1. If \(\triangle\)XYZ \(\sim\) \(\triangle\)LMN, write the corresponding angles of the two triangles and also write the ratios of corresponding sides.

Solution:

\(\triangle\)XYZ \(\sim\) \(\triangle\)LMN ... (Given)

∴ The corresponding angles are:
\(\angle\)X \(\cong\) \(\angle\)L
\(\angle\)Y \(\cong\) \(\angle\)M
\(\angle\)Z \(\cong\) \(\angle\)N

Also, ratios of corresponding sides are:

\(\displaystyle \frac{\text{XY}}{\text{LM}} = \frac{\text{YZ}}{\text{MN}} = \frac{\text{XZ}}{\text{LN}}\)

2. In \(\triangle\)XYZ, XY = 4 cm, YZ = 6 cm, XZ = 5 cm. If \(\triangle\)XYZ \(\sim\) \(\triangle\)PQR and PQ = 8 cm, then find the lengths of remaining sides of \(\triangle\)PQR.

Solution:

\(\triangle\)XYZ \(\sim\) \(\triangle\)PQR ... (Given)

∴ \(\displaystyle \frac{\text{XY}}{\text{PQ}} = \frac{\text{YZ}}{\text{QR}} = \frac{\text{XZ}}{\text{PR}}\) ... (c s s t)

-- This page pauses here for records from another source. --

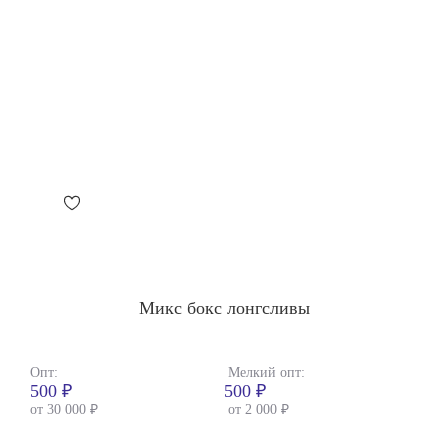
Микс бокс лонгсливы
Опт:
Мелкий опт:
Опт:
500 ₽
500 ₽
400
от 30 000 ₽
от 2 000 ₽
от 3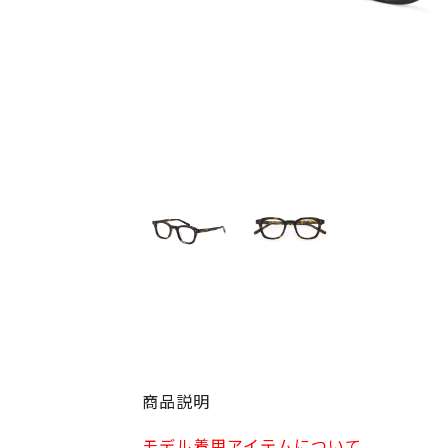
商品説明
モデル着用アイテムについて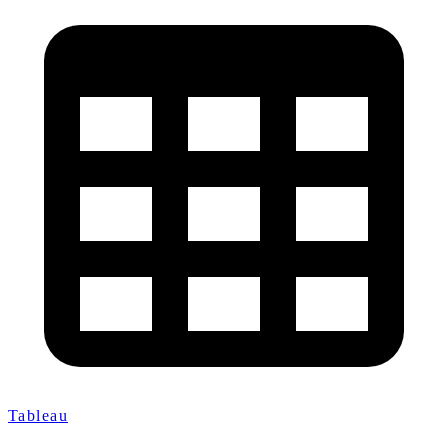
Tableau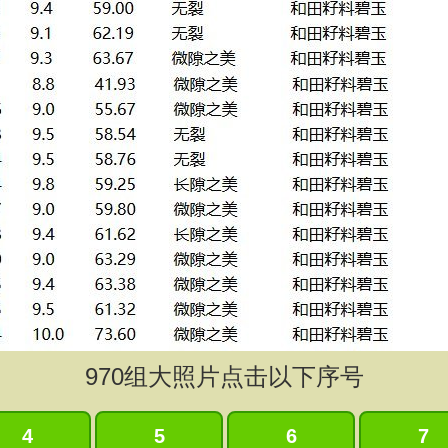
970
组大照片点击以下序号
4
5
6
7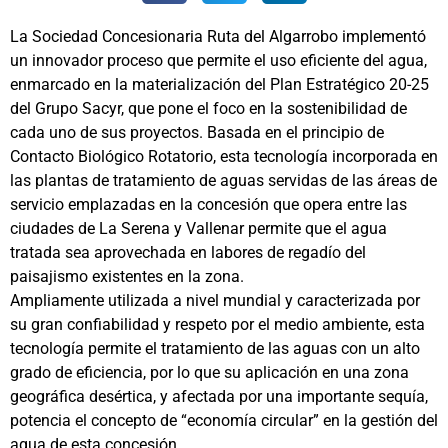
La Sociedad Concesionaria Ruta del Algarrobo implementó
un innovador proceso que permite el uso eficiente del agua,
enmarcado en la materialización del Plan Estratégico 20-25
del Grupo Sacyr, que pone el foco en la sostenibilidad de
cada uno de sus proyectos. Basada en el principio de
Contacto Biológico Rotatorio, esta tecnología incorporada en
las plantas de tratamiento de aguas servidas de las áreas de
servicio emplazadas en la concesión que opera entre las
ciudades de La Serena y Vallenar permite que el agua
tratada sea aprovechada en labores de regadío del
paisajismo existentes en la zona.
Ampliamente utilizada a nivel mundial y caracterizada por
su gran confiabilidad y respeto por el medio ambiente, esta
tecnología permite el tratamiento de las aguas con un alto
grado de eficiencia, por lo que su aplicación en una zona
geográfica desértica, y afectada por una importante sequía,
potencia el concepto de “economía circular” en la gestión del
agua de esta concesión.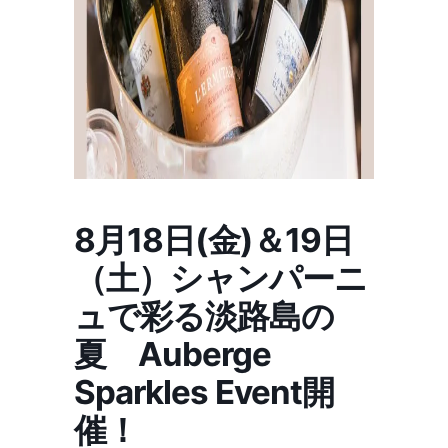
8月18日(金)＆19日
（土）シャンパーニ
ュで彩る淡路島の
夏 Auberge
Sparkles Event開
催！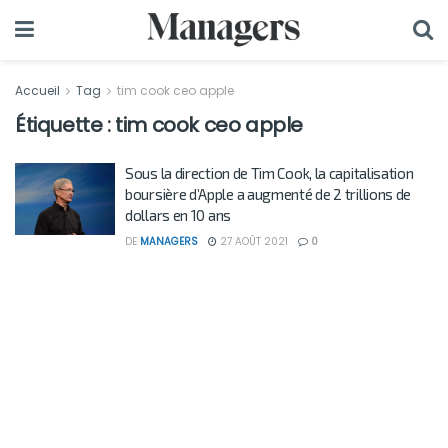
Accueil
Tag
tim cook ceo apple
Étiquette :
tim cook ceo apple
Sous la direction de Tim Cook, la capitalisation
boursière d’Apple a augmenté de 2 trillions de
dollars en 10 ans
DE
MANAGERS
27 AOÛT 2021
0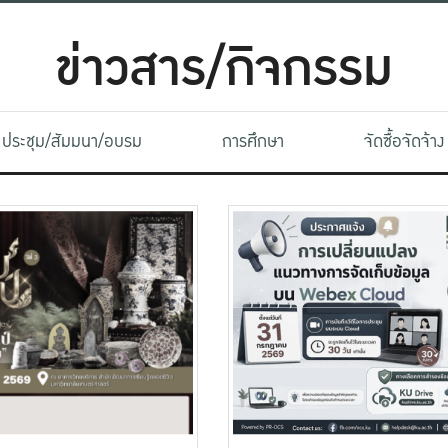
ข่าวสาร/กิจกรรม
ประชุม/สัมมนา/อบรม
การศึกษา
จัดซื้อจัดจ้าง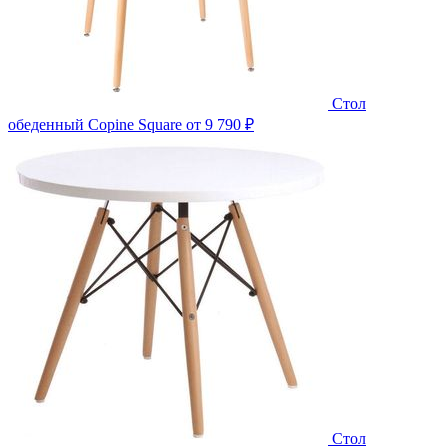
Стол
обеденный Copine Square
от 9 790 ₽
Стол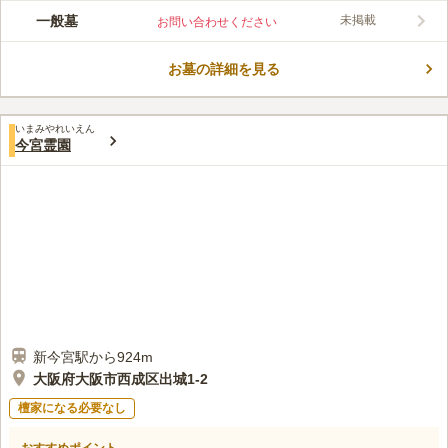
この霊園はまだ誰からも評価されていません。
一般墓
未掲載
お問い合わせください
お墓の詳細を見る
いまみやれいえん
今宮霊園
新今宮駅から924m
大阪府大阪市西成区出城1-2
檀家になる必要なし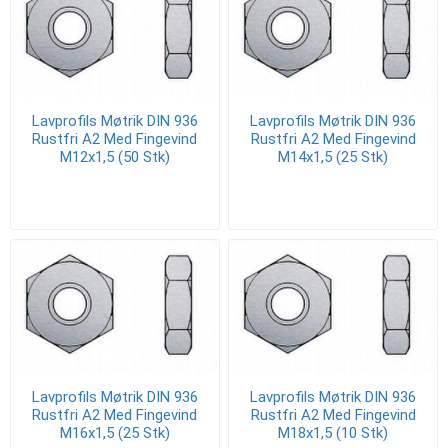
Lavprofils Møtrik DIN 936
Lavprofils Møtrik DIN 936
Rustfri A2 Med Fingevind
Rustfri A2 Med Fingevind
M12x1,5 (50 Stk)
M14x1,5 (25 Stk)
Lavprofils Møtrik DIN 936
Lavprofils Møtrik DIN 936
Rustfri A2 Med Fingevind
Rustfri A2 Med Fingevind
M16x1,5 (25 Stk)
M18x1,5 (10 Stk)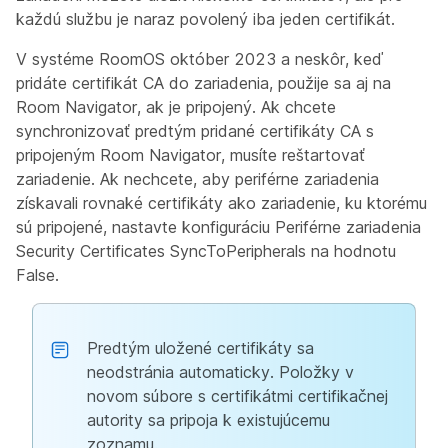
každú službu je naraz povolený iba jeden certifikát.
V systéme RoomOS október 2023 a neskôr, keď
pridáte certifikát CA do zariadenia, použije sa aj na
Room Navigator, ak je pripojený. Ak chcete
synchronizovať predtým pridané certifikáty CA s
pripojeným Room Navigator, musíte reštartovať
zariadenie. Ak nechcete, aby periférne zariadenia
získavali rovnaké certifikáty ako zariadenie, ku ktorému
sú pripojené, nastavte konfiguráciu
Periférne zariadenia
Security Certificates SyncToPeripherals
na hodnotu
False
.
Predtým uložené certifikáty sa
neodstránia automaticky. Položky v
novom súbore s certifikátmi certifikačnej
autority sa pripoja k existujúcemu
zoznamu.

∴ \(\displaystyle \frac{4}{8} = \frac{6}{\text{QR}} = \frac{5}{\text{PR}}\) ... (Given)

∴ \(\displaystyle \frac{1}{2} = \frac{6}{\text{QR}} = \frac{5}{\text{PR}}\)

∴ \(\displaystyle \frac{1}{2} = \frac{6}{\text{QR}}\)

∴ \(\text{QR} = 6 \times 2\)

∴ \(\text{QR} = 12\) cm ... (i)

Also, \(\displaystyle \frac{1}{2} = \frac{5}{\text{PR}}\)

∴ \(\text{PR} = 5 \times 2\)

∴ \(\text{PR} = 10\) cm ... (ii)

∴ \(\text{QR} = 12\) cm and \(\text{PR} = 10\) cm

3. Draw a sketch of a pair of similar triangles. Label them. Show their corresponding angles by the same sign. Show the lengths of corresponding sides by numbers in proportion.

Solution:

\(\triangle\)ABC \(\sim\) \(\triangle\)PQR
\(\angle\)A \(\cong\) \(\angle\)P
\(\angle\)B \(\cong\) \(\angle\)Q
\(\angle\)C \(\cong\) \(\angle\)R
... (Corresponding Angles of Similar Triangles)

And,

\(\displaystyle \frac{\text{AB}}{\text{PQ}} = \frac{\text{BC}}{\text{QR}} = \frac{\text{AC}}{\text{PR}} = \frac{3}{2}\)

... (Corresponding Sides of Similar Triangles)